La animadversión que se ha granjeado Chávez en, por referirnos a España, todos los medios de comunicación y entre toda la clase política es evidente. Habitualmente suele justificarse, precisamente, acudiendo a todos estos factores arriba reseñados. Y aquí es donde, al menos en lo que a mí refiere, me planto. Porque cuando en vez de debatir en serio nos ponemos en plan hipócrata para no llegar a ninguna parte que no sea la autojustificación de las posiciones de partida mejor dejar las bicicletas políticas que a nada conducen a los Denilson de la vida política y ponernos, por nuestra parte, a mirar desde fuera las cosas en plan Ronaldo antes que a enfangarnos en una discusión sin sentido. Aunque si nos llega un buen balón no perdamos ocasión, nosotros sí, de al menos chutar a puerta. Aunque a veces no marquemos.

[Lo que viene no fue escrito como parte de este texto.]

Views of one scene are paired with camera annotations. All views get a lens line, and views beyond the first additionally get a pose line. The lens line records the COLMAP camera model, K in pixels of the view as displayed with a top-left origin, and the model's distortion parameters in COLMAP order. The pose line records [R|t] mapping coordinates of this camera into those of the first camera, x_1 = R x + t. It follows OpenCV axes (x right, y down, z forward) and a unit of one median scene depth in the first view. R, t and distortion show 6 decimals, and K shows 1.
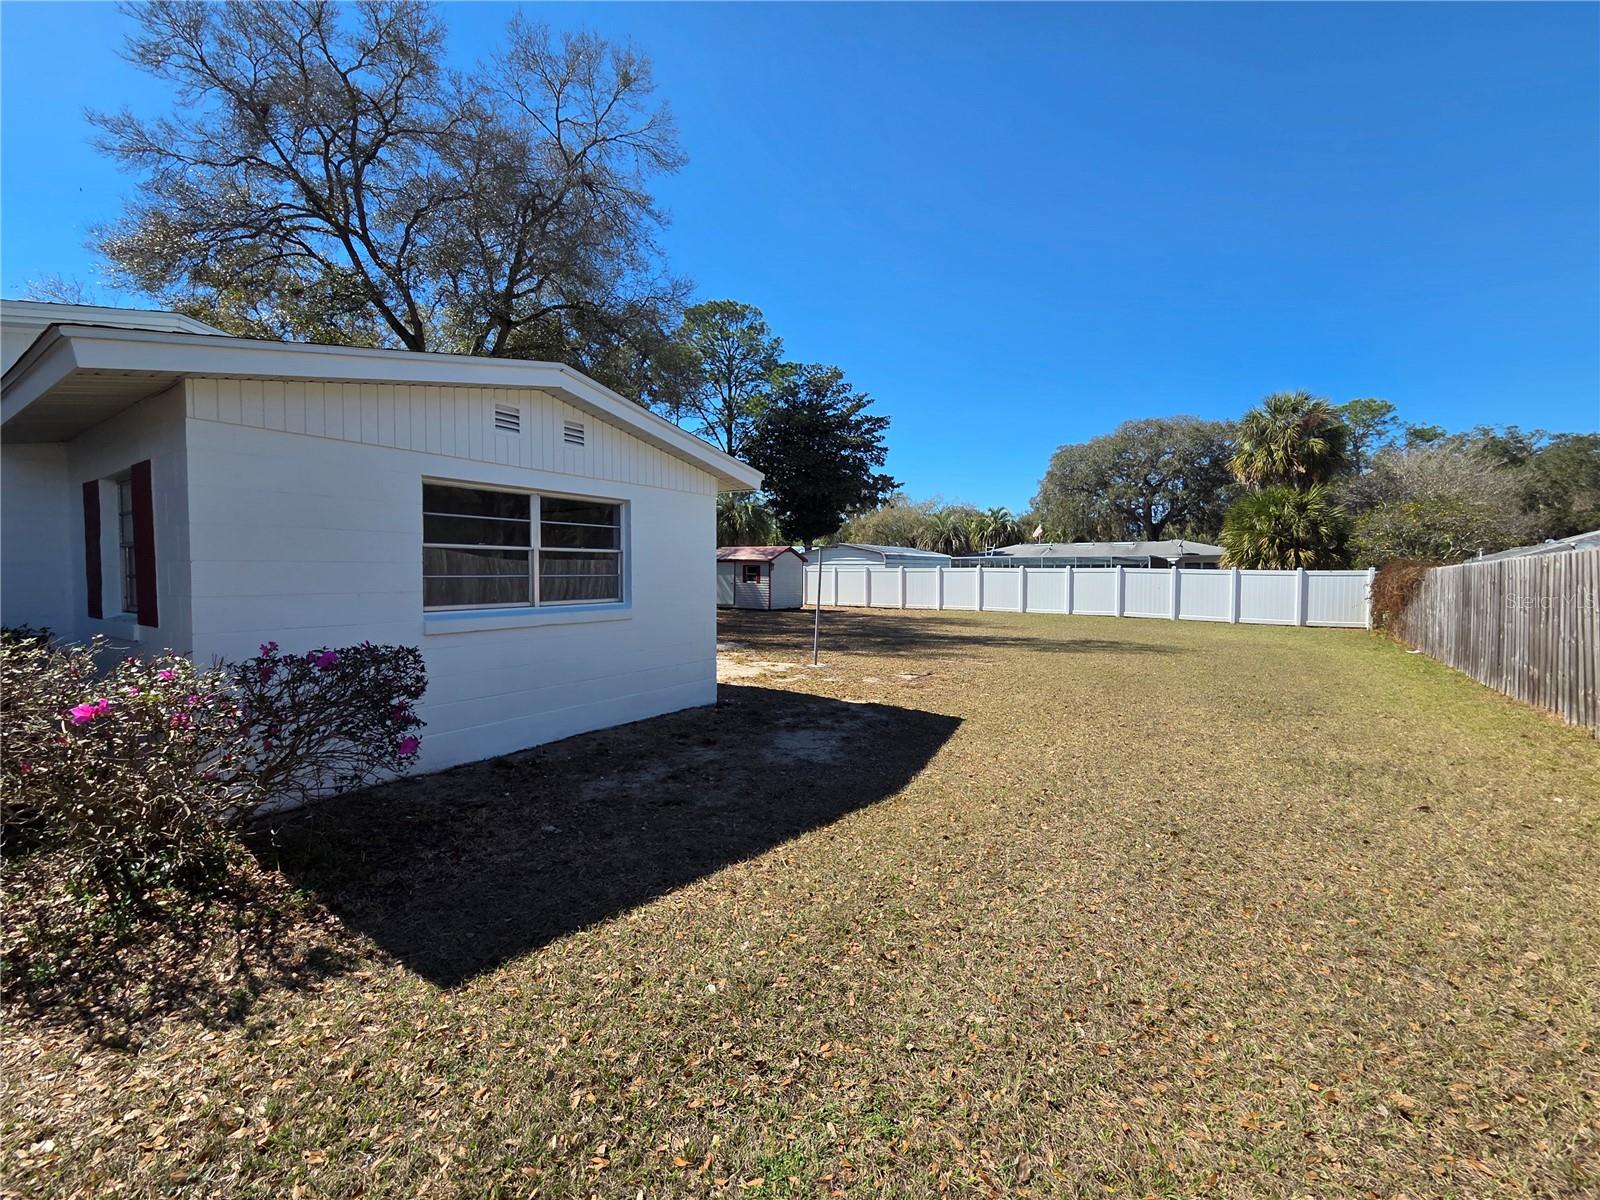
lens RADIAL K [[656.2, 0, 812.9], [0, 656.2, 591.8], [0, 0, 1]] dist [-0.002070, 0.000642]
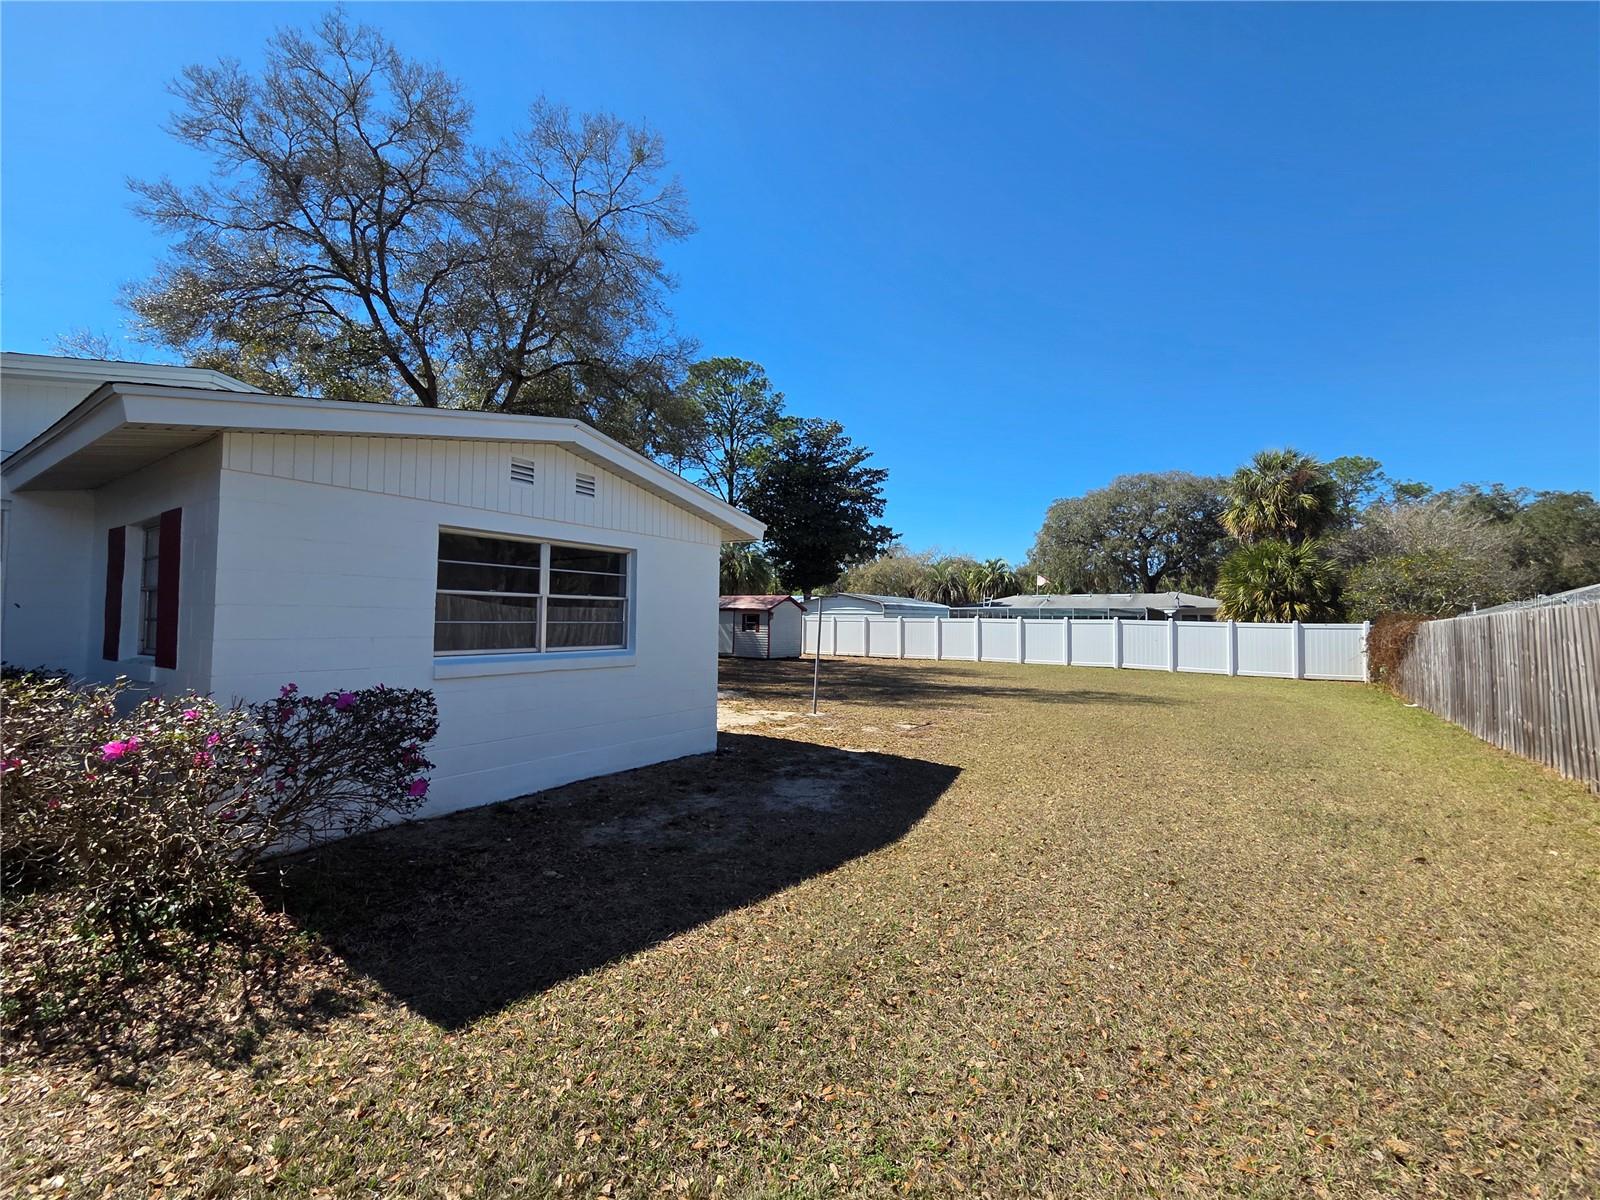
lens RADIAL K [[656.2, 0, 814.6], [0, 656.2, 590.4], [0, 0, 1]] dist [-0.002070, 0.000642]
pose [[0.999957, 0.007944, 0.004695, -0.004328], [-0.007557, 0.996973, -0.077376, 0.002115], [-0.005295, 0.077337, 0.996991, -0.024696]]
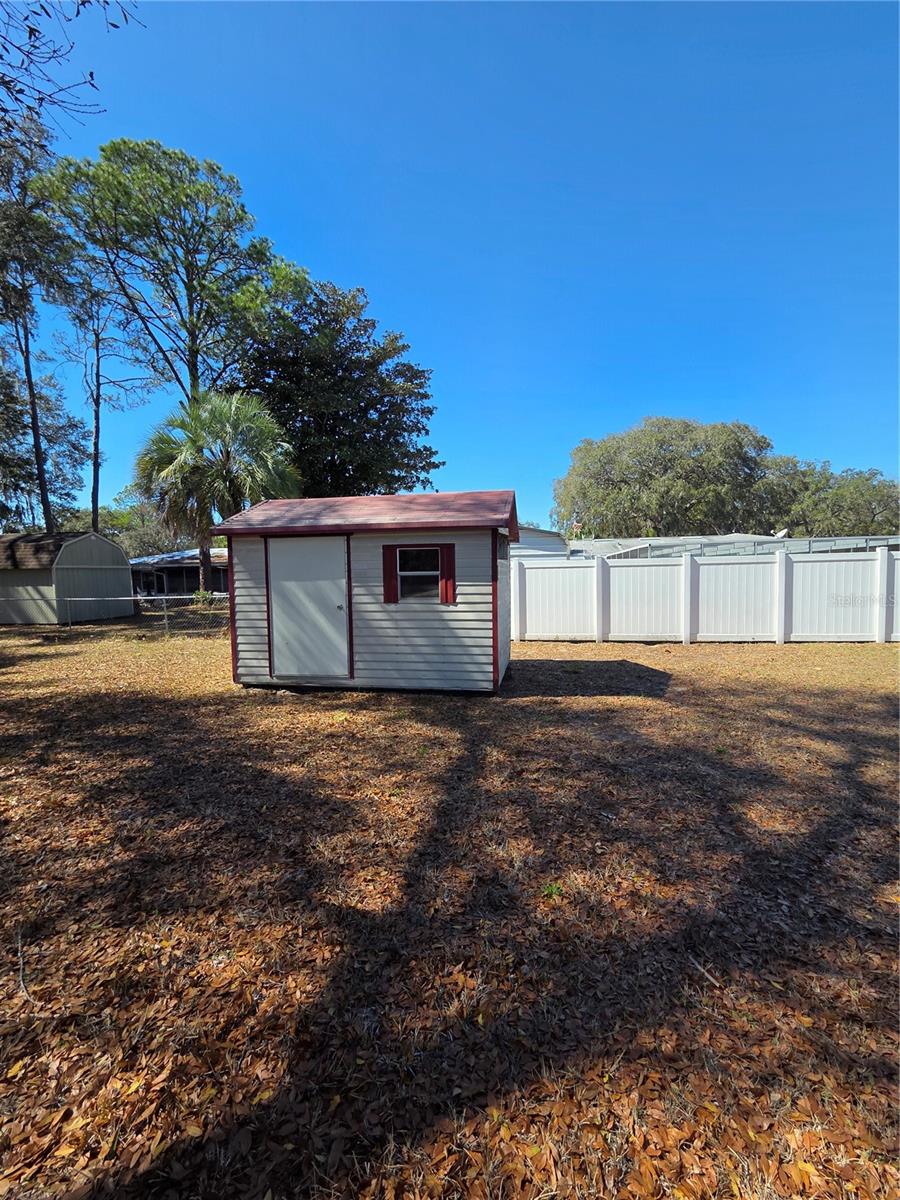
lens RADIAL K [[492.1, 0, 453.9], [0, 492.1, 602.5], [0, 0, 1]] dist [-0.002070, 0.000642]
pose [[0.917055, -0.039338, 0.396816, -0.680631], [0.031128, 0.999148, 0.027111, -0.080390], [-0.397545, -0.012510, 0.917498, 3.184915]]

Una de las cosas más alucinantes de la supuesta dictadura que ha instaurado Chávez es que la gente vota y aparentemente se empeña en reeligirlo. No sólo la gente vota sino que, en un país supuestamente convertido totalmente en un califato, con clientelismo y caciquismo institucionalizado, sin medios de comunicación libres, sin oposición a la que se deje actuar, con las elecciones amañadas, con comisarios políticos controlando qué vota la gente para tomar represalias, con el ejército dispuesto a tomar las calles para llevar la coacción a sus últimos extremos, si es preciso, la gente vota, a veces, contra lo que propone Chávez. Pues vaya dictadura rara, oiga.

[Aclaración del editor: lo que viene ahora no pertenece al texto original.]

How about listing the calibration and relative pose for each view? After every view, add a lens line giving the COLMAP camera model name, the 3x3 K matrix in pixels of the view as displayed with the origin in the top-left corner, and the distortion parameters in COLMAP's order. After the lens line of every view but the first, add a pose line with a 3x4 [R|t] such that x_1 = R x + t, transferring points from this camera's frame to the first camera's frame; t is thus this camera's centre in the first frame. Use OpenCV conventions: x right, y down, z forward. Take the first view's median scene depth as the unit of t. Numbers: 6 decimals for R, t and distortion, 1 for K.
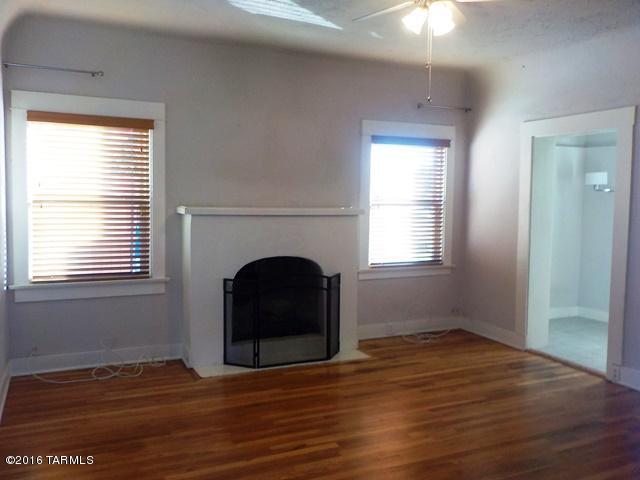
lens RADIAL K [[556.3, 0, 320.0], [0, 556.3, 240.0], [0, 0, 1]] dist [-0.012640, 0.010042]
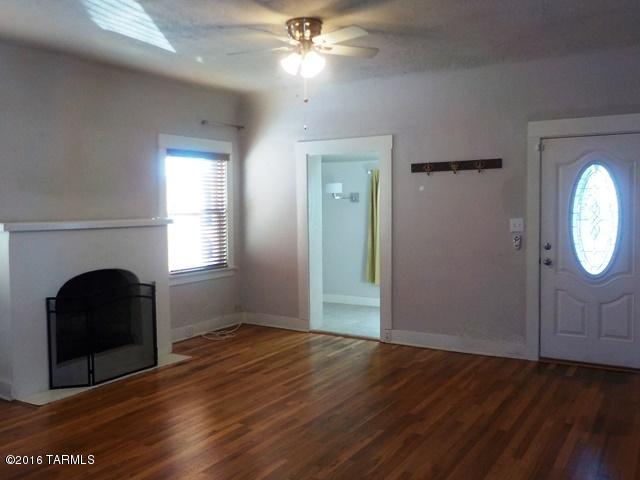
lens RADIAL K [[556.3, 0, 320.0], [0, 556.3, 240.0], [0, 0, 1]] dist [-0.012640, 0.010042]
pose [[0.845654, -0.055589, 0.530828, -0.252319], [0.063750, 0.997962, 0.002948, -0.000982], [-0.529910, 0.031348, 0.847474, -0.038298]]
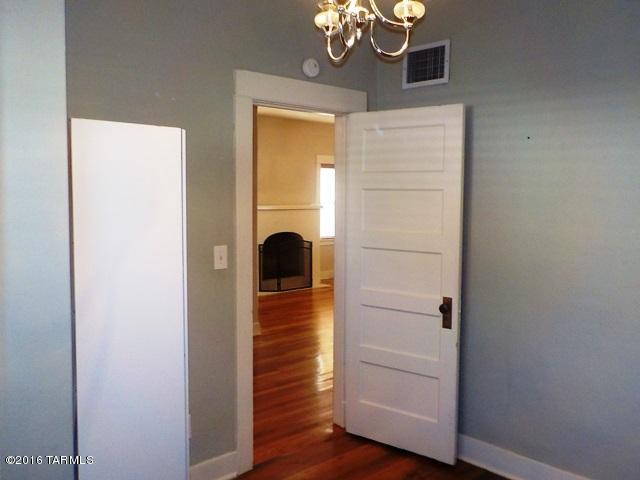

Mientras tanto, Rusia Unida, con nuestro amigo Putin al frente, sigue consolidando posiciones democráticamente intachables. Para mayor escarnio de la entregada diplomacia europea, el escándalo ruso, frente al que todos hemos callado, se produce el mismo día que la dictadura de Chávez pierde el referéndum. Es que no estaba bien montado el pucherazo, dicen. O que la cosa era tan evidentmente torcida que, claro, incluso en ese contexto la gente ha votado contra Chávez. Yo, aquí, hay cosas que no entiendo. Y lamento mucho ofender a alguien por plantearlo. Porque yo pensaba justamente que un sitio donde no saben montar pucherazos y donde, por muchos resortes que tenga el poder, la gente puede pararle los pies cuando piensa que se ha pasado de madre era, más o menos, lo que habitualmente entendemos por democracia (y por favor, que nadie haga la bromita sobre Gore, Florida, Bush y las armas de destrucción masiva para ponerse pejiguero con los controles democráticos mínimos, que el caso es demostrar que en Venezuela escasean, por no decir que no existen, y no joder la marrana).

Así que alguien nos tendría que explicar un día de estos, digo yo, no los motivos exactos por los que Chávez es un impresentable, dado que no es ésa la cuestión, sino las razones por las que, en este concreto caso, no aceptamos la legitimidad democrática, que ni siquiera Estados Unidos se ha atrevido a negar, de sus reiteradas victorias electorales para, al menos, concederle el mínimo de respeto que habitualmente en estos casos se da. Es decir, la regla de oro a partir de la que tenemos montado el tinglado: que cada pueblo tiene el derecho soberano a elegir a sus mamarrachos particulares sin que los demás interfieran abiertamente. Y una cosa es que se les critique y otra que se haga apelando constantemente a la mentira institucionalizada de que “en realidad han montado una dictadura”. Porque, en tal caso, no sé, lo de ayer debe de ser que estamos ante una maquiavélica operación de imagen de Chávez para demostrar que no es así.

Por cierto, que también es triste que en esta drôle de dictature sólo un resultado nos valga a efectos de entenderlo como electoralmente legítimo. Pero así somos los de la metrópoli. Que nadie nos toque a nuestros mamarrachos, que eso es una ofensa imperdonable (ya se sabe, “a un compatriotra hay que defenderlo siempre”), aunque luego nosotros podamos permitirnos todo (a partir de unas valoraciones la verdad es que muy poco “equilibradas” y en absoluto generalizables a situaciones equivalentes, porque entonces a saber qué “populistas totalitarios” amiguetes podrían acabar pringados) cuando se trata de ir contra los de los demás, siempre que por hache o por be sean, por decirlo así, “incómodos”.